My blood is boiling and I can’t stop the growl that breaks free of my throat.
“A sit-down?” I bark a bitter laugh. “Unbelievable. That fucker sent his people after Stacy and Erica in New York? He sacrificed one of his own to make it look like Sam had died and now he wants to talk?”
“He’s got some balls,” Sam growls beside me, fists clenched. “What does he think we are? Idiots? Forgiving? Letting him live near us would be like handing him a second chance to finish what he started.”
Raul holds up a hand. “Look, I know you’re both pissed. I am too. Believe me, I’d love to rip his throat out.”
Sam narrows his eyes. “There’s a ‘but’ coming.”
“There is,” Raul admits, glancing toward the land like it might answer him. “They’re shifters. Like us. Not vampires. Not witches. There might even be family ties somewhere down the line. It’s not simple.”
“It is simple,” I snap. “They tried to destroy us. I don’t care what blood runs through their veins—evil’s still evil.”
Sam nods, voice hard. “We already spared them once. We give them another shot, they’ll take it as weakness. And that’s on us.”
Raul’s quiet for a beat, then turns to Gibbs. “Gather everyone at Joe’s. Two hours.”
“You’ve got to be kidding. A vote? You’re letting them decide what happens to traitors?” I ask, staring at him in disbelief.
“No,” Raul bites out. “I do want our pack to have a say. You think war’s the hard part? It’s not. You let the animal out, and it does the job. The real battle comes after—when the blood’s dried and you’re left with the choices you made. The ones that never stop echoing.”

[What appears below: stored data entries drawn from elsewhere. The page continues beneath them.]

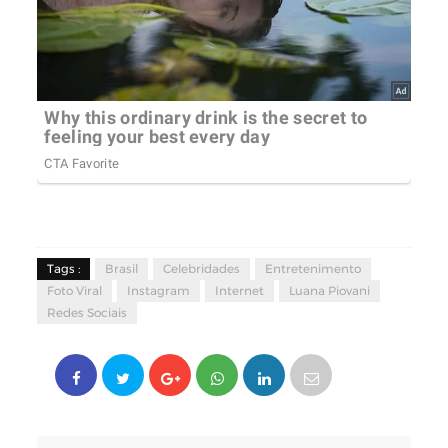
Tags :
Brasil
Celebridades
Entretenimento
Foto Viral
Instagram
Internet
Luana Piovani
Redes Sociais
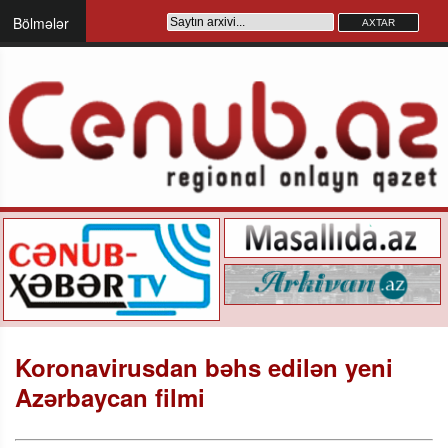
Bölmələr
Koronavirusdan bəhs edilən yeni
Azərbaycan filmi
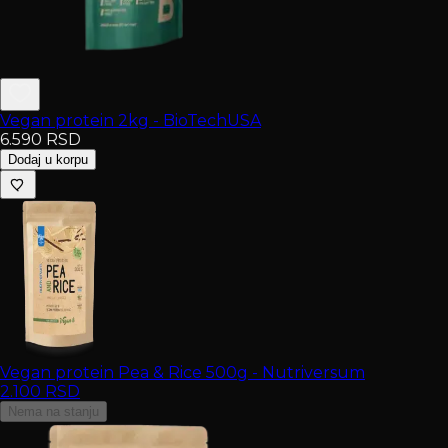
Vegan protein 2kg - BioTechUSA
6.590
RSD
Dodaj u korpu
Vegan protein Pea & Rice 500g - Nutriversum
2.100
RSD
Nema na stanju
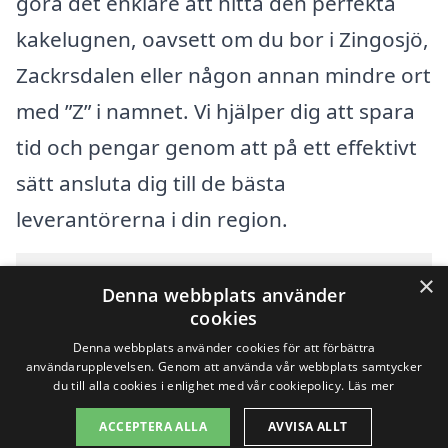
göra det enklare att hitta den perfekta
kakelugnen, oavsett om du bor i Zingosjö,
Zackrsdalen eller någon annan mindre ort
med ”Z” i namnet. Vi hjälper dig att spara
tid och pengar genom att på ett effektivt
sätt ansluta dig till de bästa
leverantörerna i din region.
Innehållsförteckning
×
gömma
Denna webbplats använder
1
Översikt över svenska städer som börjar med Z
cookies
2
Sök efter en skicklig kakelugn i andra städer i Sverige
Denna webbplats använder cookies för att förbättra
användarupplevelsen. Genom att använda vår webbplats samtycker
du till alla cookies i enlighet med vår cookiepolicy.
Läs mer
Copyright 2026 - Pilanto Aps
ACCEPTERA ALLA
AVVISA ALLT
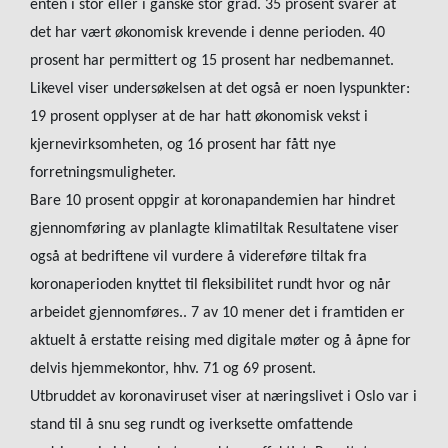
enten i stor eller i ganske stor grad. 35 prosent svarer at
det har vært økonomisk krevende i denne perioden. 40
prosent har permittert og 15 prosent har nedbemannet.
Likevel viser undersøkelsen at det også er noen lyspunkter:
19 prosent opplyser at de har hatt økonomisk vekst i
kjernevirksomheten, og 16 prosent har fått nye
forretningsmuligheter.
Bare 10 prosent oppgir at koronapandemien har hindret
gjennomføring av planlagte klimatiltak Resultatene viser
også at bedriftene vil vurdere å videreføre tiltak fra
koronaperioden knyttet til fleksibilitet rundt hvor og når
arbeidet gjennomføres.. 7 av 10 mener det i framtiden er
aktuelt å erstatte reising med digitale møter og å åpne for
delvis hjemmekontor, hhv. 71 og 69 prosent.
Utbruddet av koronaviruset viser at næringslivet i Oslo var i
stand til å snu seg rundt og iverksette omfattende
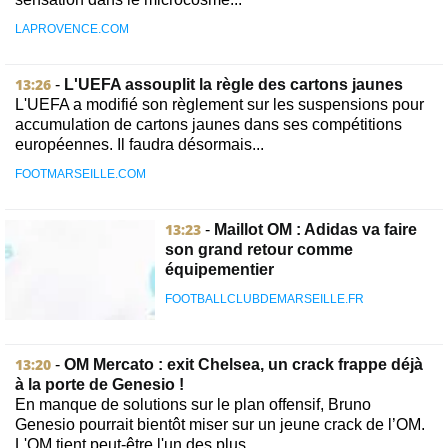
LAPROVENCE.COM
13:26
-
L'UEFA assouplit la règle des cartons jaunes
L'UEFA a modifié son règlement sur les suspensions pour
accumulation de cartons jaunes dans ses compétitions
européennes. Il faudra désormais...
FOOTMARSEILLE.COM
13:23
-
Maillot OM : Adidas va faire
son grand retour comme
équipementier
FOOTBALLCLUBDEMARSEILLE.FR
13:20
-
OM Mercato : exit Chelsea, un crack frappe déjà
à la porte de Genesio !
En manque de solutions sur le plan offensif, Bruno
Genesio pourrait bientôt miser sur un jeune crack de l’OM.
L'OM tient peut-être l'un des plus...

His words strike a place I keep buried—a place full of ghosts I never asked for. And he’s right. That’s what kills me. Every fight we’ve survived leaves a mark. Some nights, I see the faces. Some deserved what they got. Some… I’m not so sure.
But Mercer’s pack? I was sure. Until now.
We’ll put it to the pack. Let them decide if mercy still has a place in us.